Hello folks.  A newbie here asking for guidance.  Am planning a gable roof pergola to be attached to the fascia of the house. Using 140 x 45 rafters but by the time I cut out around the guttering to secure to the fascia, there is approx only 100mm of timber left.  Someone suggested making up metal brackets to be bolted to the underside of the rafter and then secured to the timber fascia.  While searching the net for some guidance, I came across a few pics that show the rafters attached to a bearer (?) sitting along the front of the guttering.  Couldn't see how this was attached to the fascia as there were no posts supporting this beam.
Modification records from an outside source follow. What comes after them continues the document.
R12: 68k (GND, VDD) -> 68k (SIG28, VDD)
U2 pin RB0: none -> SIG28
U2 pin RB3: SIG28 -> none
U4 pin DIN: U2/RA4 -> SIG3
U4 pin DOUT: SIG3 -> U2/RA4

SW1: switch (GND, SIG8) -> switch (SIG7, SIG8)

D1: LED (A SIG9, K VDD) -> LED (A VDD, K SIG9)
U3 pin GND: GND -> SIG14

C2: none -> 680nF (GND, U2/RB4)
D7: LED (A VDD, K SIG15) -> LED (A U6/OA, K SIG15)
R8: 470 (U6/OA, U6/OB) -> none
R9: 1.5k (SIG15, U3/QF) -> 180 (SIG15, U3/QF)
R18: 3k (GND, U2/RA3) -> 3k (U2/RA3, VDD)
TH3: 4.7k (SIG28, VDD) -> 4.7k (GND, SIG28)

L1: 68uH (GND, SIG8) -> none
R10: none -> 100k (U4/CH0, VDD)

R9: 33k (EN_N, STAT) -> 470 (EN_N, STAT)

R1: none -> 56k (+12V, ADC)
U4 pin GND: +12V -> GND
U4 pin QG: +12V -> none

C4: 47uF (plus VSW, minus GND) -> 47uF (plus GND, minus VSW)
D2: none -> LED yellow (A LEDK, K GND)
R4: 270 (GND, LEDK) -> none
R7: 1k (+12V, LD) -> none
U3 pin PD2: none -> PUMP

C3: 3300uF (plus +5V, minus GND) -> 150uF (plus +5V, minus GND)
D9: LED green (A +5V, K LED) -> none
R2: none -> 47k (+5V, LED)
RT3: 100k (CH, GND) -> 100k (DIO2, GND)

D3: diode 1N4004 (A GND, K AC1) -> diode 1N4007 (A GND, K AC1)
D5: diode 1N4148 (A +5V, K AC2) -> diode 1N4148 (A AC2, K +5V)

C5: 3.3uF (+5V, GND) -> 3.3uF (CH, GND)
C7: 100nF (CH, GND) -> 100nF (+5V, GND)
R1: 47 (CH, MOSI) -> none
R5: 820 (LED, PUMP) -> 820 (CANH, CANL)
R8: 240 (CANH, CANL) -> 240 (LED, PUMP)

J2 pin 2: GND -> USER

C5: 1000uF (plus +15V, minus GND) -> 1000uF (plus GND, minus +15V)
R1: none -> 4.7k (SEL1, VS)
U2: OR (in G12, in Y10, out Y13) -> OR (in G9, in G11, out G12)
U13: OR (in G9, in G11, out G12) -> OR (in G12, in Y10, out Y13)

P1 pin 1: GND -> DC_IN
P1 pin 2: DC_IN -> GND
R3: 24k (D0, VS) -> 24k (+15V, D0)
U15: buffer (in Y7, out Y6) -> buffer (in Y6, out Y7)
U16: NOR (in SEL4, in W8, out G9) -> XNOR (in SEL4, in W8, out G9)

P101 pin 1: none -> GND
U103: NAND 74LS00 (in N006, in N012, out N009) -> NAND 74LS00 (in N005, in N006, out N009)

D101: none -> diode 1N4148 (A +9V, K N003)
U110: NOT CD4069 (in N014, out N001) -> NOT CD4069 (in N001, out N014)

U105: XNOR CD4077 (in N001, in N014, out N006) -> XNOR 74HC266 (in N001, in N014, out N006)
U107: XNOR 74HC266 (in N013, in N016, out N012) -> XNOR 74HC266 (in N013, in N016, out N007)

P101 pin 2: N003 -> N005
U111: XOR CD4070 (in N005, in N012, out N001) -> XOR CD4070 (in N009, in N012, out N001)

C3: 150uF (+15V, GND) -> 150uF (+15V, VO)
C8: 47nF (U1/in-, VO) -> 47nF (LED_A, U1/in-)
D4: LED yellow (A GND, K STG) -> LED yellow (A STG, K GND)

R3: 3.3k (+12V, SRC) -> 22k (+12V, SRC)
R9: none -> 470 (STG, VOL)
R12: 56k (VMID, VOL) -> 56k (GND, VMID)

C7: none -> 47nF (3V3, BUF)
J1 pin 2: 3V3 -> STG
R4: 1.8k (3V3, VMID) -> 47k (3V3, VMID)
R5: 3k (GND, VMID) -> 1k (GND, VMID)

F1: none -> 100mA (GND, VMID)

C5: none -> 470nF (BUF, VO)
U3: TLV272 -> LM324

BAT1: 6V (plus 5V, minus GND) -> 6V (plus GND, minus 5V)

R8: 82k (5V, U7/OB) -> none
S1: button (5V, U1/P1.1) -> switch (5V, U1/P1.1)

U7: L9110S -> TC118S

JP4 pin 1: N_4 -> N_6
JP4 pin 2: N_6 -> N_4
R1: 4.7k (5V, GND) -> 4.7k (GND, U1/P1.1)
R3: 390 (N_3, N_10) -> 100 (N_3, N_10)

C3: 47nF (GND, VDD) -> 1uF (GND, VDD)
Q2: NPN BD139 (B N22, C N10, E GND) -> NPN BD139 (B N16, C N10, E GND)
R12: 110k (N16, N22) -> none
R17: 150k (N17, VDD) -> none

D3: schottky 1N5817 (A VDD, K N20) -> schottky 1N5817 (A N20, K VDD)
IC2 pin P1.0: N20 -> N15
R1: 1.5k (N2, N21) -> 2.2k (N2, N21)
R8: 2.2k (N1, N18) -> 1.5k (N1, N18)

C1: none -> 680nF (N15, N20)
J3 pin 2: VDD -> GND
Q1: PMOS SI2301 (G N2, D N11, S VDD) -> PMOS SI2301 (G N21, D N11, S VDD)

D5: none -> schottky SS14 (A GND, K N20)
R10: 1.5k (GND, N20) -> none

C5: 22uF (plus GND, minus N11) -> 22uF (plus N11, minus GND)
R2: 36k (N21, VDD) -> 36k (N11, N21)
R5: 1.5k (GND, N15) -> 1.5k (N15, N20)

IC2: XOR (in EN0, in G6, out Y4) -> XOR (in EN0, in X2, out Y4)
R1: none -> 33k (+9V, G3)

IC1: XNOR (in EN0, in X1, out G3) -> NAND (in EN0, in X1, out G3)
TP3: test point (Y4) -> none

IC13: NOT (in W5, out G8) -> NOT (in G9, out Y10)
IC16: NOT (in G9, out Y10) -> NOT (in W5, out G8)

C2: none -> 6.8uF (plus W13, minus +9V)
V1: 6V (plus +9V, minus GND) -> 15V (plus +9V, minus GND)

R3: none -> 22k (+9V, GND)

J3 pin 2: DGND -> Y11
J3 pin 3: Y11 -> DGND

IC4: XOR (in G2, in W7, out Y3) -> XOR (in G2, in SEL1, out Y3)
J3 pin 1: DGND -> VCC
Hope someone might be able to head me in the right direction. :Help2:

----------


## SilentButDeadly

Google 'Pryda fascia support' or 'Pryda truss boot' and you'll be OK. 
You will have to get behind the fascia to see how it is attached to house roof rafters and then be prepared to augment to improve structural capacity....

----------


## handyman123

Thanks for the info "Silentbutdeadly".  I was also interested in exploring the other option of running a beam along the front of the guttering as per the attached pics.  Cannot find how to support the new beam without installing posts ans I wonder if that may make it harder in future for access if or when the guttering may need replacement.
All help greatly appreciated.

----------


## chuth77

Grab the book by Alan Stains - Decking and Pergolas. It gives you the various methods of attaching to the fascia, both steel and timber... 
The other option is a roof-extenda bracket. Google them... 
PM me if you'd like the Stains pages emailed...

----------


## handyman123

Thanks Chuth77.  I have the book but all the diagrams relate to flat roofs attached under the guttering.  (Unless the book I have is an old edition....2nd edition). I like the look of the pergolas in the previous photos with the bearer (?) running along the front of the guttering.  I have spent hours and hours on the net looking for books or related sites that may have some info but to no avail.  Appreciate your input. Will keep searching.  Many thanks....

----------


## chuth77

I'd be putting a simple ledger along the fascia, and then using pryda hangers to attach to the ledger... 
Simple & Effective...

----------


## president_ltd

if you want pics, i can post pics of what we did here. 
basically we removed the old guttering, took off about 2 rows of tiles from the roof & then put a new fascia board on which is essentially the ledger that the pergola trusses sit on. 
we created a new (sort-of) box gutter but in a v shape at the apex of the two ~30 degree roof lines (roof of gutter, roof of house). 
the new fascia is nice dressed hardwood, looks fantastic, new gutter is large, no chance of overflowing, and we reversed the direction of flow & made the drop a lot more angled than it used to be, so now there isn't an unsightly downpipe right near the (new) bifold doors. 
when i say "we" did it, what i actually mean is "we had a builder do it", messing with structural stuff like that, particularly the wind-loading was something i considered i needed the pros for.  
cheers.

----------


## SilentButDeadly

> Thanks for the info "Silentbutdeadly". I was also interested in exploring the other option of running a beam along the front of the guttering as per the attached pics. Cannot find how to support the new beam without installing posts ans I wonder if that may make it harder in future for access if or when the guttering may need replacement.
> All help greatly appreciated.

  You'll almost certainly have to replace the gutter and the fascia (much like President's builder did) to get a finish like the photos you attached. 
It isn't rocket science though it will need engineering approval so it will pay to have it professionally designed even if you do plan to do the job yourself......though the 'rules' may require you to retain the services of qualified tradespersons (eg roof plumber) in order to get certification ..

----------


## handyman123

Thank you to one and all for your input.  Might be getting a bit bigger than Ben Hur.  Might take the advise mentioned earlier and get someone in to check everything out properly just to ensure all is above board.  Really appreciate all your assistance folks. 
Kindest regards.......

----------